Is there another way? Is recursion the best solution at all (presuming I'm not allowed to loop)?

The 'empty list' initiation is pretty standard in F#. The nice thing about it is if you load a list of currently assigned jobs from a data-source (database, API, etc.) you can seed the function with the current assignments.

Recursion is perfectly fine here, and in fact it's the route I would go to solve this issue. That said, I would actually consider an unfold as well, which would remove the empty-list requirement.

Basically, unfold takes some seed data (here it would be the crewMembers and jobs lists) and it creates a sequence/list/array from that seed data. (It's the opposite of fold: whereas fold creates a single result from a list, even if that's another list, unfold takes a single result and creates the original list.)

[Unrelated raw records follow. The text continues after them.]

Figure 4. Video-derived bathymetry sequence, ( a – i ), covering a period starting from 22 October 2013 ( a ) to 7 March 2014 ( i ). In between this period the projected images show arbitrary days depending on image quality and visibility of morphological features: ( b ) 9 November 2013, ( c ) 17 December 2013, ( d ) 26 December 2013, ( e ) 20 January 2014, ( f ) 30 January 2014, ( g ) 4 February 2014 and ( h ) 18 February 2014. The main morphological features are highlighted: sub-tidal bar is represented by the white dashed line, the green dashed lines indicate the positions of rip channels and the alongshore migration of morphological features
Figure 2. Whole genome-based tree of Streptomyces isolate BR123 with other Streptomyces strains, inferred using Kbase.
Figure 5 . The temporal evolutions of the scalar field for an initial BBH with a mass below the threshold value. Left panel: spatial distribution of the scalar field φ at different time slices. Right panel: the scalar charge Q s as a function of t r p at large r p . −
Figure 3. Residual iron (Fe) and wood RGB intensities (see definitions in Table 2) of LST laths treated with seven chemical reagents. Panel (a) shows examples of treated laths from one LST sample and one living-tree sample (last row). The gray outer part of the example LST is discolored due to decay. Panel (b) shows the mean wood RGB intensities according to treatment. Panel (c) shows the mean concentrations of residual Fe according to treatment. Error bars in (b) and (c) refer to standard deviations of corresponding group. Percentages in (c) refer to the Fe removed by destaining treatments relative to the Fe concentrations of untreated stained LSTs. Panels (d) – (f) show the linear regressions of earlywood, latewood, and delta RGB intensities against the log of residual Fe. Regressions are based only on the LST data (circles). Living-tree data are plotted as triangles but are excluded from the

With regard to your current method, I have minimal comments. This is quite idiomatic F#, and follows most of the standard themes we use.

let AssignJob job crewMembers = 
    let bestCrewMember = crewMembers |> Seq.sortWith crewMemberComparison
                                     |> Seq.head
    {CrewMember = bestCrewMember; Job = job}

I'm not a big fan of your formatting, but beyond that I see no issues here. Personally, I would break it down as follows:

let AssignJob job crewMembers = 
    let bestCrewMember = 
        crewMembers
        |> Seq.sortWith crewMemberComparison
        |> Seq.head
    { CrewMember = bestCrewMember; Job = job }

(I don't like leaving unnecessary whitespace on the left — makes it harder to find the code you need to see.)

Also, I would name that assignJob as is normal F# parlance for function names.

Lastly, you could take advantage of Seq.exept instead of Seq.filter ((<>) ...), but you need to instantiate an extra list or array to do that, so I'm not sure if it's worth it.